Knowing the cost helps you plan your spending when using DynamoDB. It shows how much you pay based on how you access your data.

When deciding how to design your database tables to save money.
Before building an app that will use DynamoDB to estimate monthly costs.
When you want to compare different ways to get data and pick the cheapest.
To understand how many reads and writes your app will need.
When monitoring your app to avoid unexpected high bills.
Syntax
DynamoDB
Cost = (Read Capacity Units * Price per RCU) + (Write Capacity Units * Price per WCU) + Storage Cost
RCU means Read Capacity Unit, which is how many strongly consistent reads you can do per second for items up to 4 KB.
WCU means Write Capacity Unit, which is how many writes you can do per second for items up to 1 KB.
Examples
This shows how to calculate read units and cost for strong reads.
DynamoDB
If you do 100 strongly consistent reads per second, and each item is 4 KB:
RCU needed = 100 * (4 KB / 4 KB) = 100
Cost = 100 * $0.00013 (example price)
This shows how to calculate write units and cost for writes.
DynamoDB
If you write 50 items per second, each 2 KB:
WCU needed = 50 * (2 KB / 1 KB) = 100
Cost = 100 * $0.00065 (example price)
Sample Program

This query calculates the monthly cost for given read and write capacity units using example prices and hours.

DynamoDB
-- Example: Calculate monthly cost for 200 RCUs and 100 WCUs
-- Assume prices: RCU = $0.00013 per unit-hour, WCU = $0.00065 per unit-hour
-- Assume 730 hours in a month

SELECT
  200 * 0.00013 * 730 AS read_cost_usd,
  100 * 0.00065 * 730 AS write_cost_usd,
  (200 * 0.00013 * 730) + (100 * 0.00065 * 730) AS total_cost_usd;
OutputSuccess
Important Notes

Costs depend on your region and pricing plan, so check AWS pricing for exact numbers.

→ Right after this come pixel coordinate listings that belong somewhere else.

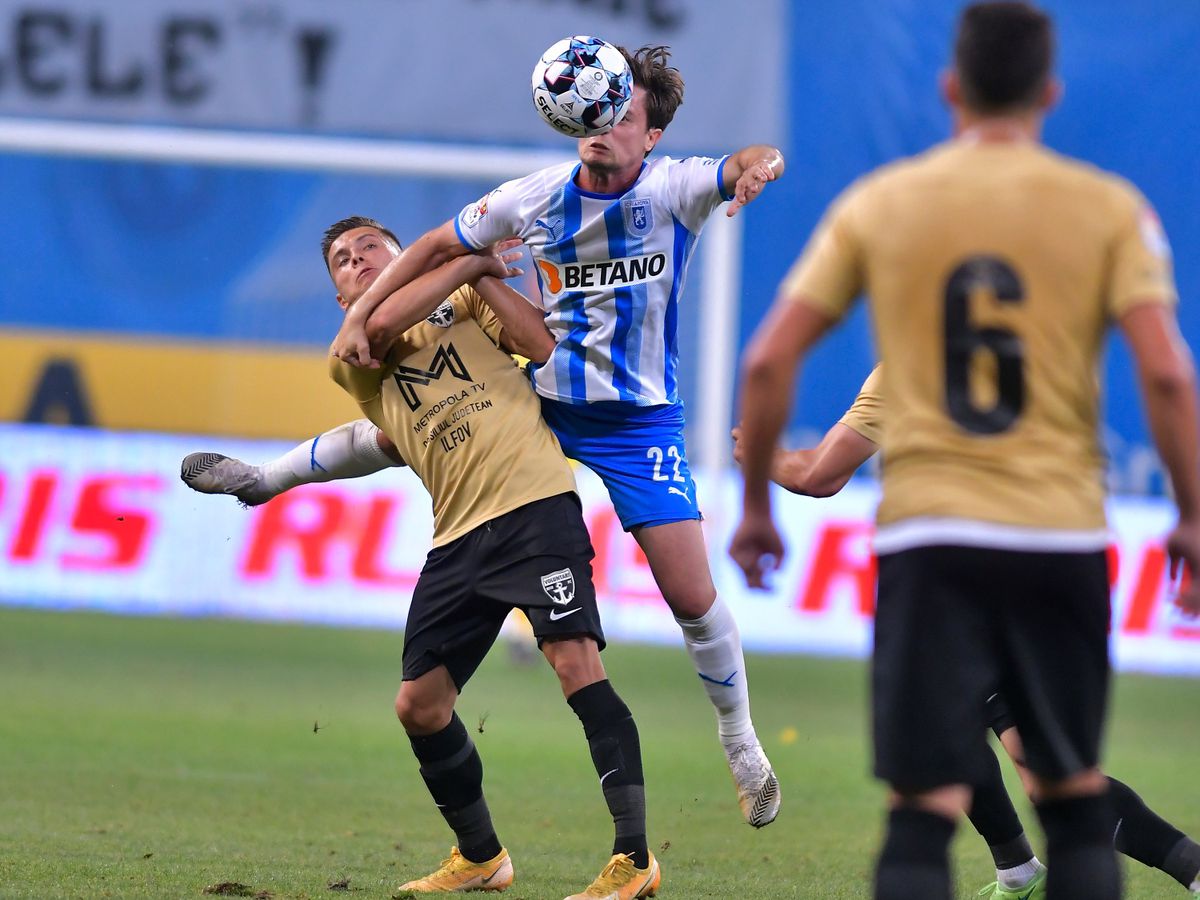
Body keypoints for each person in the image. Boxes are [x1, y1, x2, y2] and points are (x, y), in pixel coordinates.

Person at [730, 2, 1200, 898]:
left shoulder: (884, 204)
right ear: (1049, 94)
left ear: (950, 87)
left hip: (933, 545)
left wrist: (756, 502)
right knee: (1069, 795)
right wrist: (1192, 517)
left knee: (921, 808)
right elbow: (1170, 378)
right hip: (1059, 540)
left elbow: (768, 358)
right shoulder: (1109, 210)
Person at [325, 44, 786, 828]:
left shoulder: (676, 190)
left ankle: (739, 738)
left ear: (652, 135)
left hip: (637, 421)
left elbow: (750, 153)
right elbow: (440, 245)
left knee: (691, 595)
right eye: (596, 111)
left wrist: (758, 167)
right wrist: (364, 315)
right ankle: (270, 480)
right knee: (434, 420)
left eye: (623, 115)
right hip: (540, 397)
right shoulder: (533, 198)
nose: (603, 125)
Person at [187, 216, 661, 899]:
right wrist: (471, 263)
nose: (356, 261)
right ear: (339, 297)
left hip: (534, 504)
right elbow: (373, 339)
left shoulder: (467, 299)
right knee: (420, 705)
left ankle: (634, 858)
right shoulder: (350, 350)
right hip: (458, 537)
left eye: (370, 247)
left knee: (575, 665)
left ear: (405, 252)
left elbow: (537, 343)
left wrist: (482, 279)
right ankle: (482, 858)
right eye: (343, 262)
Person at [733, 367, 1200, 899]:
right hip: (1055, 560)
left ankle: (1183, 866)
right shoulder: (1042, 340)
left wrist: (762, 453)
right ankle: (1019, 873)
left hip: (972, 577)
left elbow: (817, 475)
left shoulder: (908, 365)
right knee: (965, 724)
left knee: (1030, 768)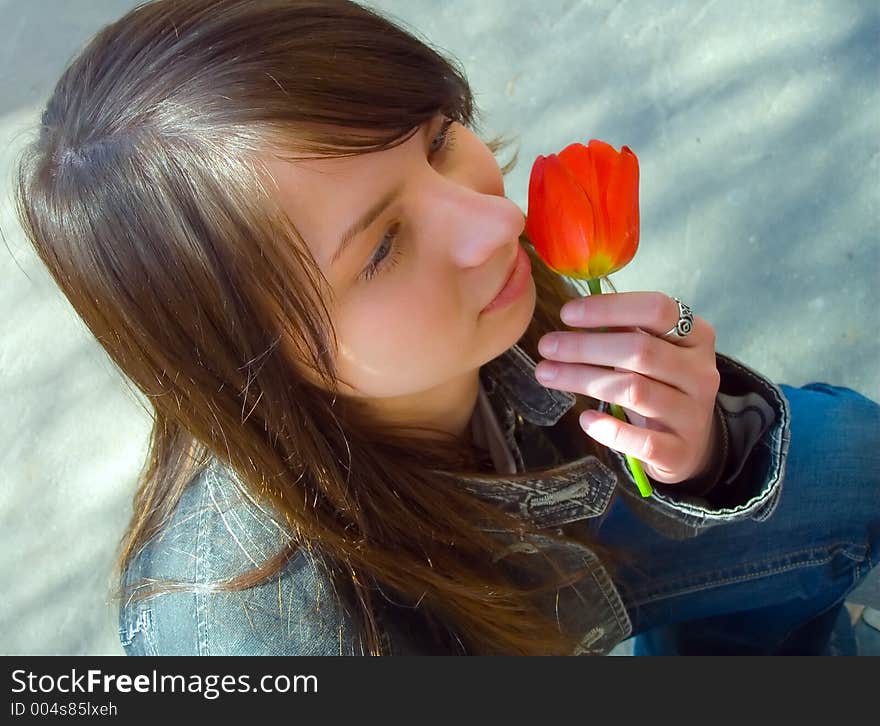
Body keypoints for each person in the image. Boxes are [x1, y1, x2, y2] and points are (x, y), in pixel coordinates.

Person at [16, 0, 878, 656]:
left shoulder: (491, 305)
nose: (492, 223)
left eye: (436, 141)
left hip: (572, 513)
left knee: (852, 464)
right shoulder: (262, 634)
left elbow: (718, 462)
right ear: (245, 358)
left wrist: (708, 450)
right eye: (384, 245)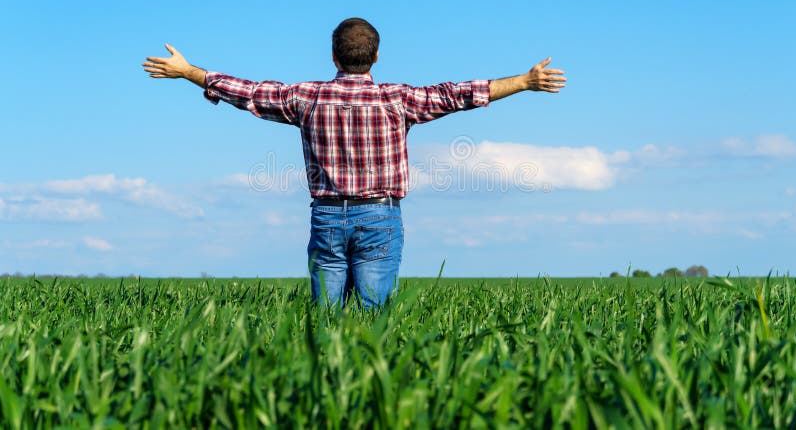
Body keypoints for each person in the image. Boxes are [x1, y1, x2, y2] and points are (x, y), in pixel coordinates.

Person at [142, 18, 566, 307]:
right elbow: (460, 94)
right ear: (376, 57)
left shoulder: (305, 97)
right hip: (380, 217)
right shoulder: (397, 100)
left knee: (325, 322)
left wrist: (187, 72)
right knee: (371, 324)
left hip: (326, 217)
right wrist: (526, 82)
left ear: (333, 56)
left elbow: (248, 91)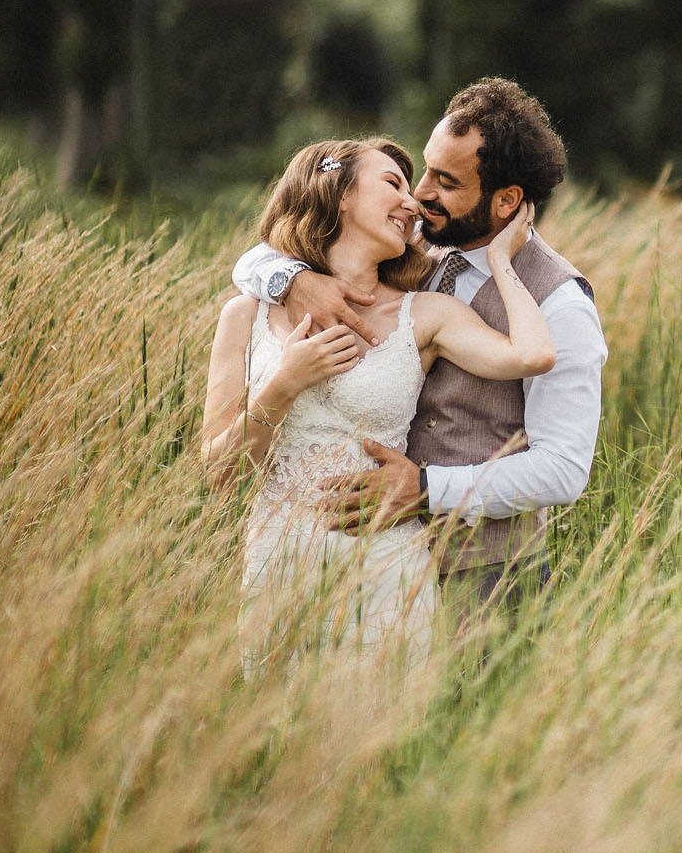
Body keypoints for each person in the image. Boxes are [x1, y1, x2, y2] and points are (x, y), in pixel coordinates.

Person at [229, 78, 608, 625]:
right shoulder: (412, 242)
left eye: (446, 181)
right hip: (358, 556)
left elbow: (563, 471)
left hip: (485, 573)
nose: (420, 194)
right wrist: (292, 281)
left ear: (505, 201)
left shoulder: (560, 303)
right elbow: (261, 253)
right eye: (424, 170)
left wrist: (427, 489)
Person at [201, 137, 555, 672]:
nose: (413, 202)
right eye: (392, 183)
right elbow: (219, 475)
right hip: (280, 560)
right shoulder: (244, 317)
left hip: (386, 563)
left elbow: (534, 353)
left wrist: (505, 261)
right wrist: (284, 384)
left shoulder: (427, 314)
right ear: (340, 195)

Using eventually consistent reads costs half as much as strongly consistent reads.

Large items use more capacity units, so smaller items save money.

Summary

Cost depends on how many reads and writes you do per second.

Calculate capacity units based on item size and consistency.

Multiply capacity units by price and time to estimate cost.